For a very timely example of this clash of rule sets within America itself, see the new Foreign Affairs article entitled -ironically- ” The Sources of American Legitimacy “ a moderate sounding but extremely radical thesis from two Transnational Progressive scholars Robert W. Tucker and David C. Hendrickson. Their argument is so dangerous to American national security and so inimical to Dr. Barnett’s vision of ” Connecting the Gap ” that it requires a post on it’s own to explain – as indeed TM Lutas and JB at Riting On The Wall have already done.
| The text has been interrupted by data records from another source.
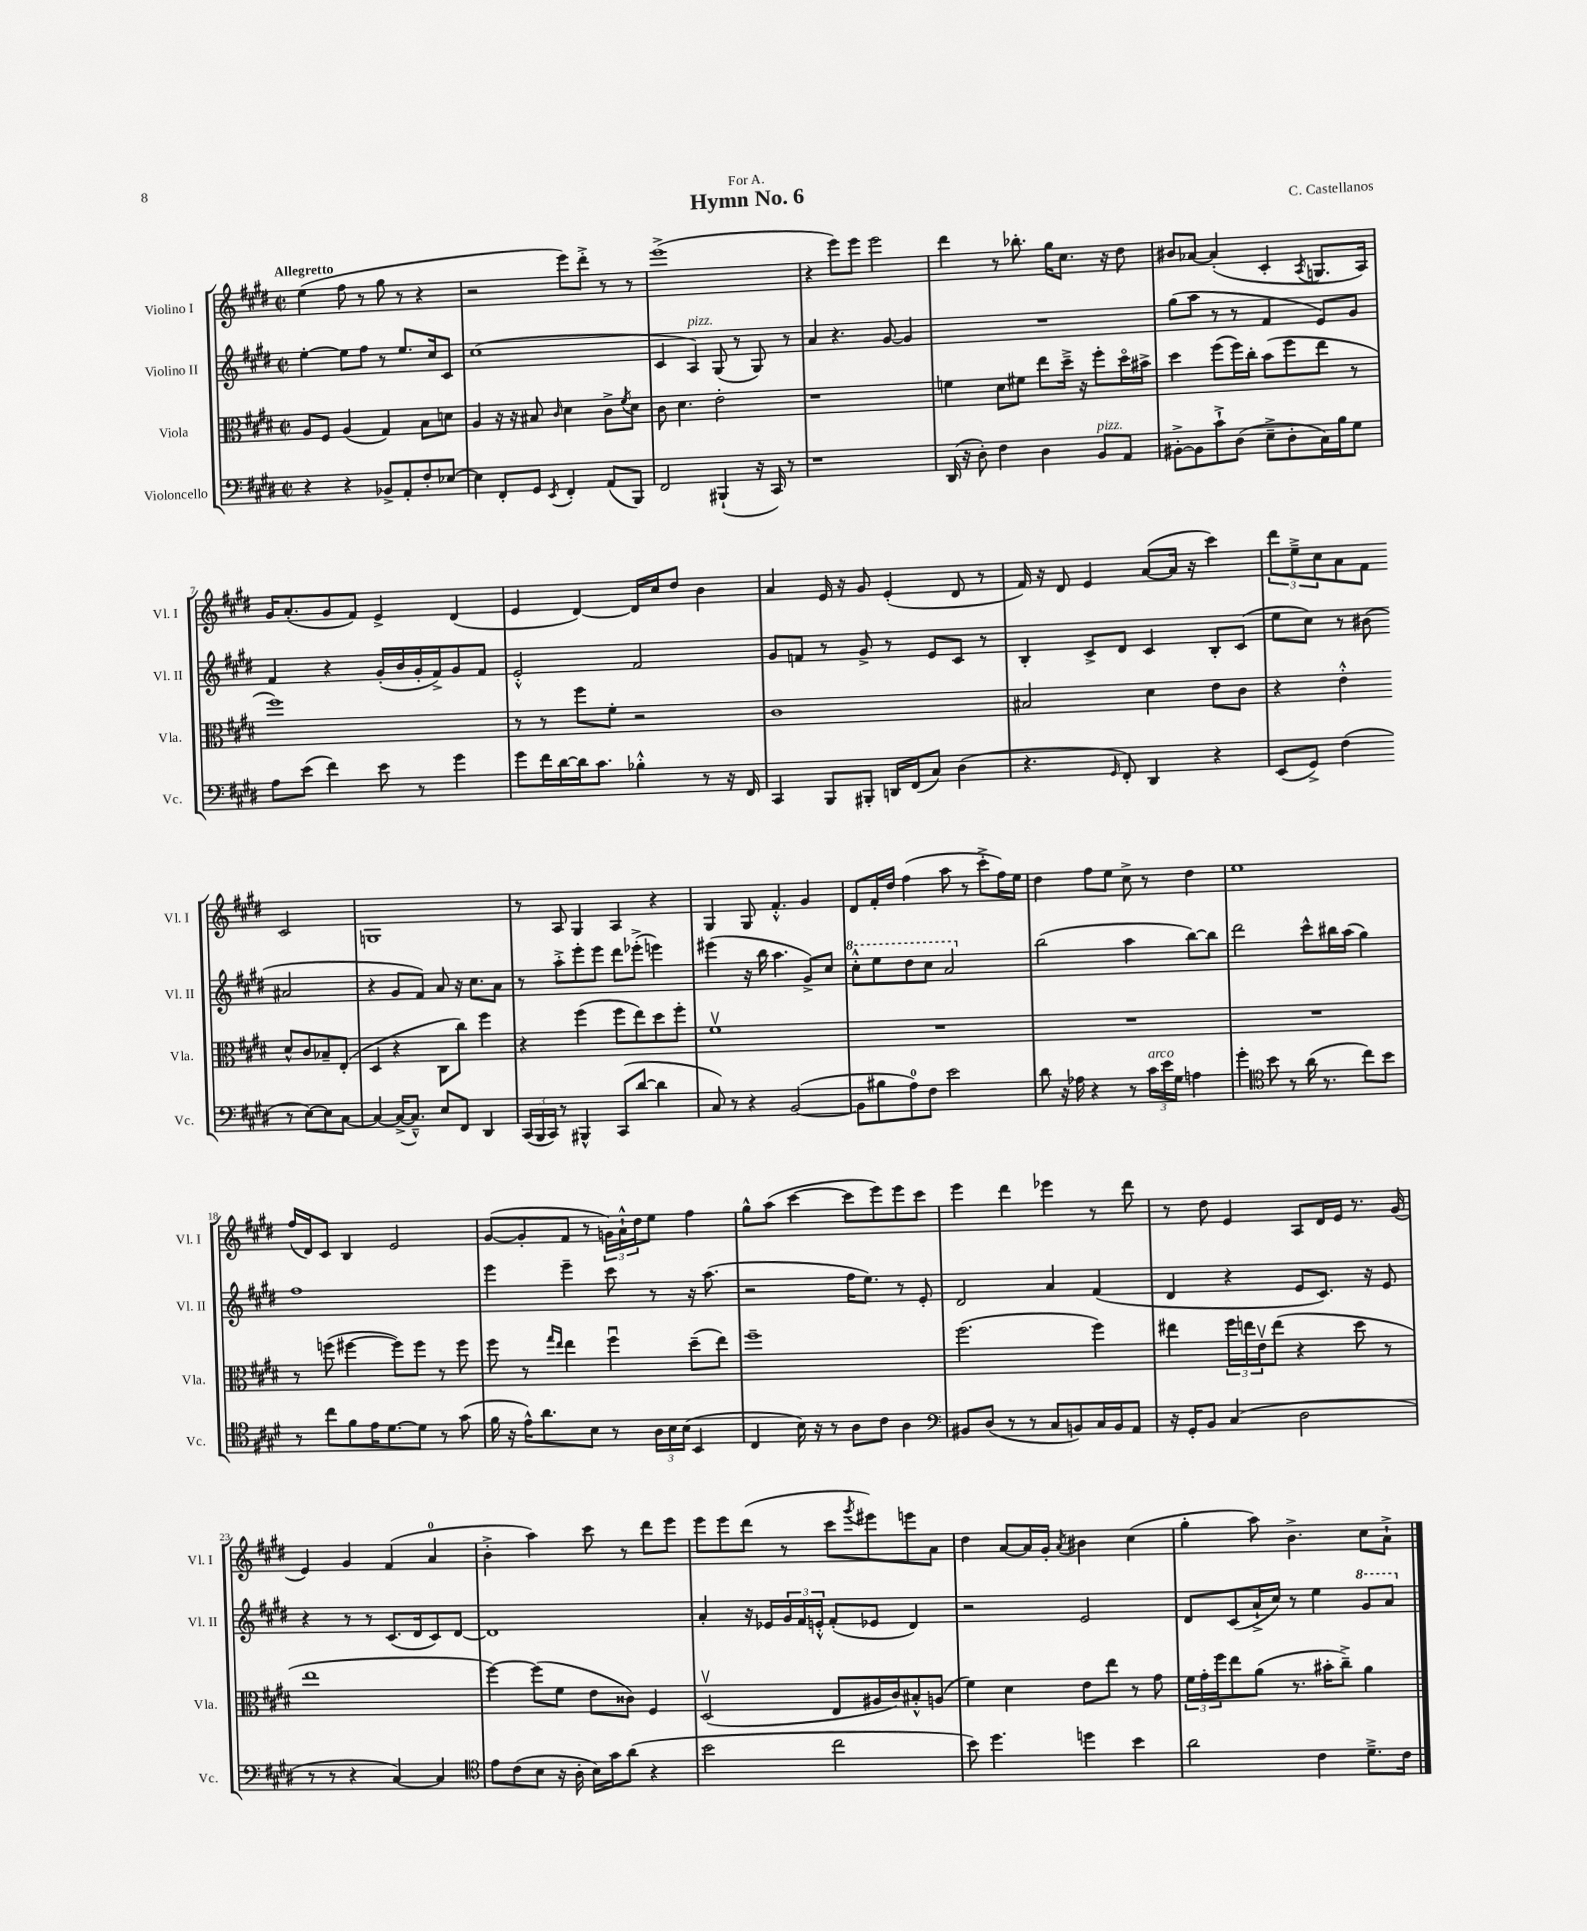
\header { title = "Hymn No. 6" composer = "C. Castellanos" dedication = "For A." }
<<
\new StaffGroup <<
\new Staff = "s0" \with { instrumentName = "Violino I" shortInstrumentName = "Vl. I" } {
    \clef treble \key e \major \defaultTimeSignature \time 2/2 \tempo "Allegretto"
    e''4( fis''8 r8 gis''8 r8 r4 |
    r2 e'''8) dis'''8-.-> r8 r8 |
    e'''1->( |
    r4 e'''8) e'''8 e'''2 |
    dis'''4 r8 bes''8.-. gis''16 cis''8. r16 dis''8 |
    bis'8 aes'8~ aes'4-.( cis'4-. \acciaccatura { a8 } g8. a16) |
    gis'16 a'8.-.( gis'8 fis'8) e'4-> dis'4( |
    e'4 dis'4~) dis'16 cis''16 dis''8 b'4 |
    a'4 e'16 r16 gis'8 e'4-.( dis'8 r8 |
    fis'16) r16 dis'8 e'4 a'8~( a'16 r16 cis'''4) |
    \tuplet 3/2 { dis'''8 e''8---> cis''8 } a'8 fis'8 cis'2 |
    g1 |
    r8 a8 gis4 a4 r4 |
    gis4 gis8 fis'4.-.-^ gis'4 |
    dis'8 fis'16-. dis''16 fis''4( a''8 r8 cis'''8-.-> fis''16) e''16 |
    dis''4 fis''8 e''8 cis''8-> r8 dis''4 |
    e''1 |
    fis''16( dis'16) cis'8 b4 e'2 |
    gis'8~( gis'8-. fis'8 r8 \tuplet 3/2 { g'16) a'16-!-^ dis''16 } e''8 fis''4 |
    gis''8-^ a''8( cis'''4~ cis'''8 e'''8) e'''8 cis'''8 |
    e'''4 dis'''4 ees'''4 r8 dis'''8 |
    r8 dis''8 e'4 a8 dis'16 e'16 r8. gis'16( |
    e'4) gis'4 fis'4( a'4-0 |
    b'4-.-> a''4) cis'''8 r8 dis'''8 e'''8 |
    e'''8 e'''8 dis'''8( r8 cis'''8 \acciaccatura { gis'''8 } eis'''8) e'''8 a'8 |
    dis''4 a'8~ a'16 gis'16-. \acciaccatura { a'8 } bis'4 cis''4( |
    gis''4-. a''8) b'4.-> cis''8 a'8-!-> \bar "|." |
}
\new Staff = "s1" \with { instrumentName = "Violino II" shortInstrumentName = "Vl. II" } {
    \clef treble \key e \major \defaultTimeSignature \time 2/2
    e''4~-. e''8 fis''8 r8 e''8. cis''16 cis'8 |
    cis''1( |
    cis'4 a4^\markup { \italic "pizz." }) gis8( r8 gis8) r8 |
    a'4 r4. gis'8~ gis'4 |
    R1 |
    gis''8( a''8 r8 r8 fis'4 e'8) gis'8 |
    fis'4 r4 gis'16-.( b'16 gis'16-. fis'16->) gis'8 fis'8 |
    e'2-.-^ fis'2 |
    gis'8 f'8 r8 gis'8-> r8 e'8 cis'8 r8 |
    b4-. cis'8-> dis'8 cis'4 b8-. cis'8( |
    e''8 cis''8) r8 bis'8( ais'2 |
    r4 gis'8 fis'8) a'8 r16 cis''8. a'8 |
    r8 a''8-.-> e'''8-. e'''8 dis'''8 ees'''8-.->( e'''4) |
    eis'''4( r16 b''16 a''4. gis'8->) cis''8 |
    \ottava #1 cis'''8-.-^ e'''8 dis'''8 cis'''8 a''2 \ottava #0 |
    b''2( a''4 b''8~) b''8 |
    dis'''2 cis'''8-^ bis''16 a''16( gis''4) |
    fis''1 |
    e'''4 e'''4-- cis'''8 r8 r16 a''8.( |
    r2 fis''16 e''8.) r8 e'8-. |
    dis'2 a'4 fis'4( |
    dis'4 r4 e'8 cis'8.) r16 e'8 |
    r4 r8 r8 cis'8.( dis'16 cis'8) dis'8~ |
    dis'1 |
    a'4-. r16 ees'16 \tuplet 3/2 { gis'16 fis'16 e'16-.-^ } fis'8-.( ees'8 dis'4) |
    r2 e'2 |
    dis'8 cis'8( a'16-!-> cis''16) r8 e''4 \ottava #1 gis''8 a''8 \ottava #0 \bar "|." |
}
\new Staff = "s2" \with { instrumentName = "Viola" shortInstrumentName = "Vla." } {
    \clef alto \key e \major \defaultTimeSignature \time 2/2
    a8 fis8 a4( gis4) b8 d'8 |
    a4 r16 r16 bis8 \grace { cis'16 } dis'4 cis'8-> \acciaccatura { fis'8 } dis'8 |
    cis'8 dis'4. e'2-. |
    r1 |
    f'4 dis'8 fis'8 e''8 dis''16---> r16 fis''8-. dis''16\flageolet bis'16-> |
    dis''4 fis''8( fis''16) cis''16-. b'8( fis''8 e''8 r8 |
    fis''1) |
    r8 r8 fis''8 fis'8-. r2 |
    cis'1 |
    bis2 dis'4 e'8 cis'8 |
    r4 e'4-.-^ dis'8-^ cis'8 bes8-- e8-.( |
    dis4 r4 cis8 cis''8) fis''4 |
    r4 fis''4( fis''8 e''8) dis''8 fis''8-. |
    fis'1\upbow |
    R1 |
    R1 |
    R1 |
    r8 f''8( fis''4~ fis''8) fis''8 r8 fis''8 |
    fis''8 r8 \grace { gis''16 e''16 } e''4 fis''4\downbow dis''8--( e''8) |
    fis''1-- |
    fis''2.( fis''4) |
    eis''4 \tuplet 3/2 { fis''16 e''16 e'16\upbow } e''8( r4 dis''8 r8 |
    e''1 |
    fis''4~) fis''8( fis'8 e'8 cisis'8) fis4 |
    dis2\upbow( e8 ais16 cis'16) bis8-.-^ a8( |
    fis'4) dis'4 e'8 e''8 r8 gis'8 |
    \tuplet 3/2 { fis'16 gis'16-. fis''16 } e''8 a'8( r8. bis'16-. cis''8--->) a'4 \bar "|." |
}
\new Staff = "s3" \with { instrumentName = "Violoncello" shortInstrumentName = "Vc." } {
    \clef bass \key e \major \defaultTimeSignature \time 2/2
    r4 r4 bes,8-> a,8-. fis8-. ees8~ |
    ees4 fis,8-. gis,8 \acciaccatura { e,8 } fis,4-. a,8( b,,8) |
    fis,2 bis,,4-!( r16 cis,16) r8 |
    r1 |
    dis,16( r16 dis8-.) fis4 dis4 b,8^\markup { \italic "pizz." } a,8 |
    bis,8~-.-> bis,8 cis'8-!-> dis8( e8---> dis8-. cis16) b16 gis8 |
    a8 e'8( fis'4) e'8 r8 gis'4 |
    gis'8 fis'16 dis'16~ dis'16 cis'8. bes4-.-^ r8 r16 fis,16 |
    cis,4 b,,8 bis,,8-. d,16 fis,16( cis8) dis4( |
    r4. \grace { gis,16 } fis,8-.) dis,4 r4 |
    e,8( gis,8->) fis4( r8 e8~) e8 cis8~ |
    cis4~ cis16~->( cis8.---^) e8 fis,8 dis,4 |
    \tuplet 3/2 { cis,16( b,,16 cis,16) } r8 bis,,4-^ cis,8( dis'8~ dis'4 |
    cis8) r8 r4 b,2~( |
    b,8 bis8 a8-0) fis8 e'2 |
    dis'8 r16 aes16 r4 r8 \tuplet 3/2 { cis'16^\markup { \italic "arco" } e'16 gis16 } a4 |
    gis'4-. \clef tenor b'8 r8 a'16( r8. cis''8) b'8 |
    r8 cis''8 fis'8 e'16 dis'8.~ dis'8 r8 gis'8( |
    fis'16 r16 e'16-^) a'8. b8 r8 \tuplet 3/2 { a16 b16 b16( } b,4 |
    cis4 b16) r16 r8 a8 cis'8 a4 |
    \clef bass bis,8 dis8( r8 r8 cis8 b,8) cis16 b,16 a,8 |
    r16 gis,16-. b,8 cis4( dis2 |
    r8 r8 r4 cis4~) cis4 |
    \clef tenor e'8 cis'8( b8 r16 a16-. b16) gis'16 a'8( r4 |
    b'2 cis''2 |
    b'8) dis''4. d''4 b'4 |
    a'2 cis'4 dis'8.---> cis'16 \bar "|." |
}
>>
>>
Reader’s Digest version – they argue International Law is properly the handmaiden of tyrants and genocidaires who are legitimate sovereigns but American “legitimacy” is rooted in our cession of sovereignty to the opinion of the world community as interpreted by unaccountable NGOs, transnational organizations and activists like Tucker and Hendrickson. A more perverse, self-interested, revisionism masquerading as orthodoxy- outside of Holocaust deniers and conspiracy theorists- cannot be imagined.

The Core has to come together on rewriting the Rule-set for handling 4th Generation warfare opponents like al Qaida and this will mean engagement with our real( Britain, Japan, Israel, Australia), putative (France, Germany) and potential( Russia, China, India) allies. The Bush administration has been great at identifying the new rules we need and rebuffing outrageously stupid demands from the implicit villain community by indentifying their conduct for what it is – hostile. Now however the next step is demonstrating the same diplomatic finesse with Europe and at the UNSC that put together a regional consensus for six power talks on North Korean nuclear weapons programs. The great redeeming value of some of the implicit villains overseas is that many of them as a result of their corruption and cynical self-interest can be bought off, rather cheaply in fact as Saddam demonstrated.

Recall the case of Admiral Darlan and Operation Torch. Let’s buy some of the decadent ones off long enough to diplomatically isolate those implicit villains who are ideologically the immovable objects in our path so we can get on with the business of winning the war the making a future worth creating.